Citazione di: paul11 il 29 Marzo 2018, 09:54:12 AM
Quindi la Sovranità del popolo che costruisce una polis, una cives, uno Stato non può superare la volontà di un ente di diritto privato quale una multinazionale o comunque una società di capitali.

questo è chiaro?
Mi sembra di capire, ma forse sbaglio, che auspichi un'economia fortemente statalizzata, un "protezionismo interventista" che tenga le multinazionali fuori e le nostre aziende dentro i nostri confini... sarebbe davvero un passo avanti per la tutela dei deboli o per i lavoratori in generale?
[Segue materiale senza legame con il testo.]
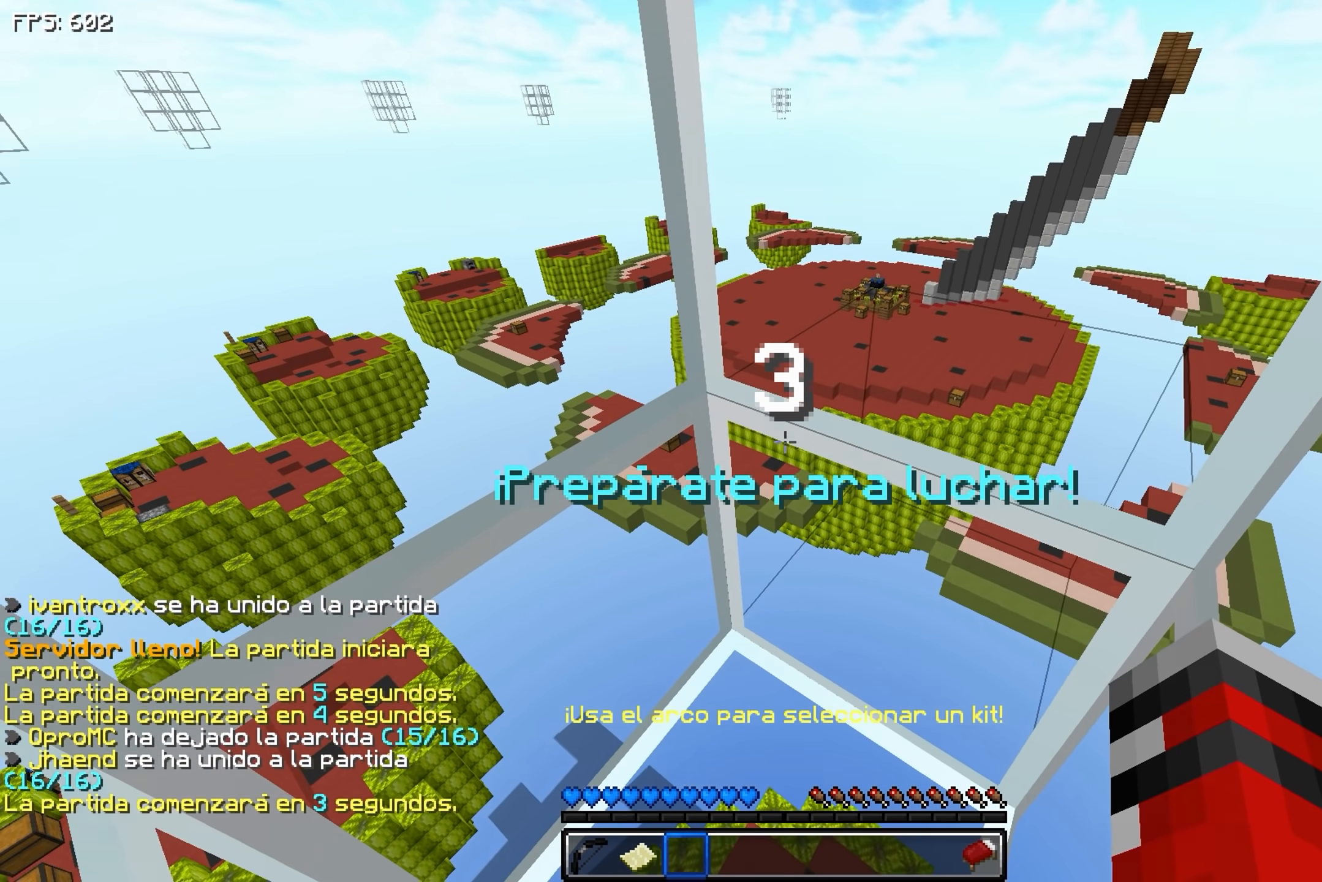
{"keys": [], "events": []}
Si può davvero percorrere questa strada, oggi?
#1875
Citazione di: paul11 il 27 Marzo 2018, 18:26:10 PM
Questo PRIVILEGIO sussiste ancora.
Credo di aver capito il tuo discorso, ma la questione che ponevo è quella della "salvaguardia statale dei privilegiati" (da te evocata): intestare un panfilo alla nonna che vive in baita, più che una tutela garantita dallo stato (che ne penserebbe un controllo del fisco?) è un escamotage da "fatta la legge, trovato l'inganno", un espediente imputabile al singolo, non certo l'applicazione di un servizio di sostegno statale alla ricchezza...
Quando parlavo di "bilanciamento" da parte del welfare intendevo, ad esempio, che in caso di fallimento, il lavoratore può sperare sul contributo di disoccupazione e altre agevolazioni, l'imprenditore può invece sperare che non gli pignorino la nonna  ;D

Con ciò non voglio fare l'apologia dell'imprenditore, tuttavia da quanto leggo sembra che il suo privilegio sia più una questione di astuzia gestionale (ai limiti dell'illegalità) e di eventuali favoritismi amicali (anche questi non certo auspicati dalla legislazione), piuttosto che di statale supporto ai ricchi a discapito dei poveri.
Come accennavo, distinguerei infatti i privilegi statali (quali?) concessi ai ricchi, dalle furbate, dall'evasione e dalle mafie; tutti elementi che possono fare certo parte del sistema, sebbene, almeno legislativamente, siano avversate dallo stato (il che non consentirebbe di parlare di "privilegi statali", almeno fino a prova contraria...).

Citazione di: paul11 il 27 Marzo 2018, 18:26:10 PM
L'uomo nasce animale e ha delle facoltà intuitive e intellettive, delle predisposizioni.Ma non nasce "imparato", deve fare esperienza e conoscere per essere e fare  cultura.
Da quì l'ambiguità umana. la cultura è un abito che può assecondare qualunque istinto animale umano.
Si può creare una cultura di comodo a propria misura e autogiustificazione.
E questo grazie al dispositivo culturale.
Secondo me, si può creare un'ideologia, non una cultura; il dispositivo che (auto)giustifica un determinato approccio alla politica o all'economia, non è culturale, semmai ideologico.
La cultura richiede un'identità interdisciplinare, un forte consolidamento storico e una accettazione popolare, che l'ideologia non può conoscere, essendo essa per sua natura settoriale, generazionale e inevitabilmente in contrasto con le altre ideologie con cui coabita nel medesimo territorio.
Fatta questa sostituzione linguistica (cultura/ideologia), concordo con il resto del discorso.